Wednesday, July 1, 2009

When I Met Al Franken

Now that Minnesota's senatorial election has at long last been settled, the truth can finally be told.

I met Al Franken in 1980, when we were both supporting a Republican candidate for President. I was a junior at St. Olaf College, a Lutheran liberal arts college across Northfield, Minnesota from Carleton College. Minnesota's presidential caucuses that year would be held on the same day as the New Hampshire primary; then as now, New Hampshire got the overwhelming majority of the media and candidates' attention. After all, local party members around Minnesota were only electing delegates to the next round of state caucuses.

Like many college students that winter, I supported John Anderson for president. Canvassing for the Republican party, I found very few Republicans who supported the eventual nominee, Ronald Reagan; in fact, some Republicans told me they were horrified at the prospect of his nomination. College students, particularly St. Olaf students, overwhelmed the Northfield caucus on election day, producing a lopsided supermajority for Anderson. (George H.W. Bush came in second, Reagan a distant third.) By the time the state caucus was held, Republicans who didn't live in college towns turned the state delegation solidly for Reagan, but that's getting way afield of this story.

Back to preparing for the caucuses. While Anderson, Bush, Reagan, John Connally, Howard Baker and Phil Crane were busily campaigning in New Hampshire, they sent surrogates to Minnesota. Anderson's surrogate to college campuses was Al Franken, a Minnesota-bred writer on Saturday Night Live. He appeared on the show in a deconstruction of comedy team conventions, playing Costello/Lewis/Tom to the Abbott/Martin/Dick of Tom Davis. The bit would open with an animated caricature of the Franken and Davis duo.

The guys running the St. Olaf campaign for John Anderson approached me in advance of a visit to the campus by Al Franken to ask me to draw a poster advertising the event. The obvious idea to me was to draw a take-off of the Franken & Davis cartoon, substituting John Anderson's head on the lankier Tom Davis body. My problem was that when Saturday Night Live was broadcast that weekend, there was no Franken & Davis bit on the show. And with no internet, Hulu, or even video casette to refer to, I had to draw the cartoon completely (except for the easily found pictures of Anderson) from memory.

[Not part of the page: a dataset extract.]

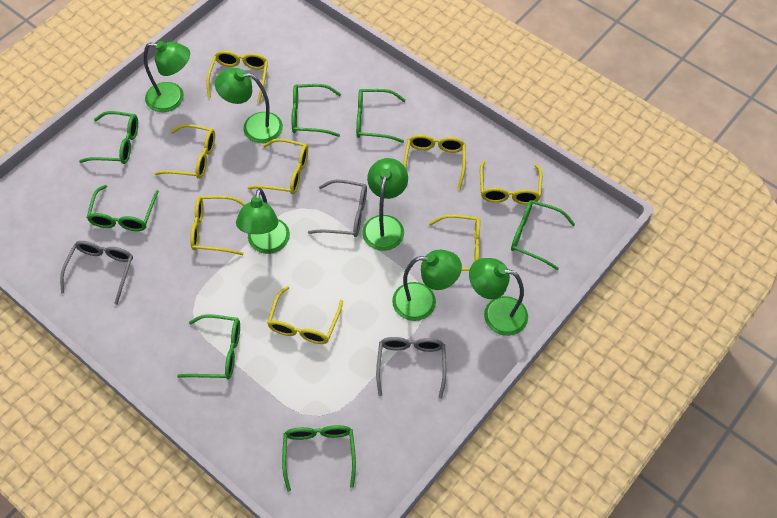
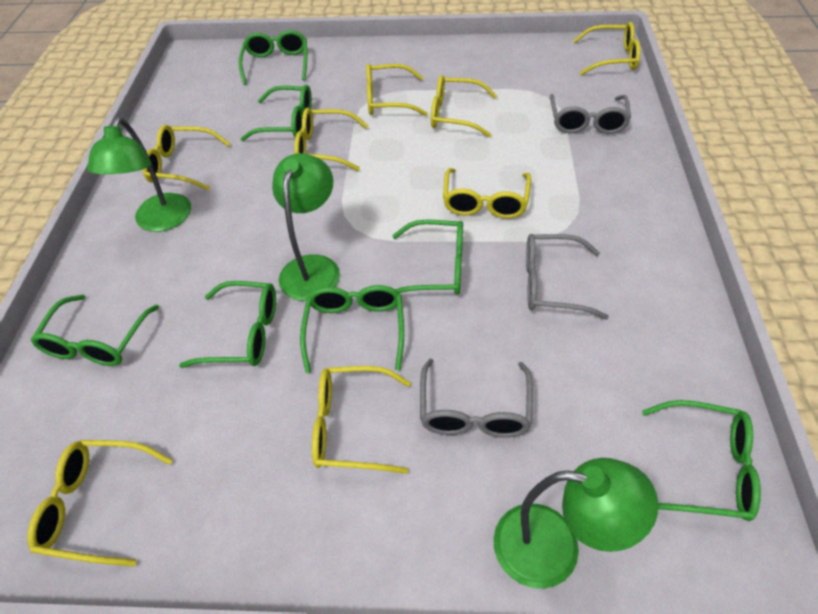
green lamp: [144,41,190,112] [215,68,283,143] [236,188,290,254] [362,158,408,251] [392,250,462,321] [469,258,528,336] = 6 -> [87,117,191,232] [272,153,340,301] [494,458,659,589] = 3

My fellow students thought my cartoon was just swell anyway, and got the idea that when Franken came to campus, I should present the poster to him. They arranged for the presentation to take place at lunch in the school cafeteria. What any of us thought Mr. Franken would want with the black marker drawing on 3.5' by 2' blue poster board is anybody's guess. What happened was this.

Franken took a look at the poster and made a comment that it was almost, but not quite right. With a magic marker, he then drew an e-NORRRRRRR-mous phallus protruding from his crotch, right across John Anderson and into the advertising copy.

I'm pretty sure he didn't keep the poster. I know I didn't. Maybe somebody in the Students for Anderson group held onto it for a semester or so. We certainly didn't bring it to the caucus.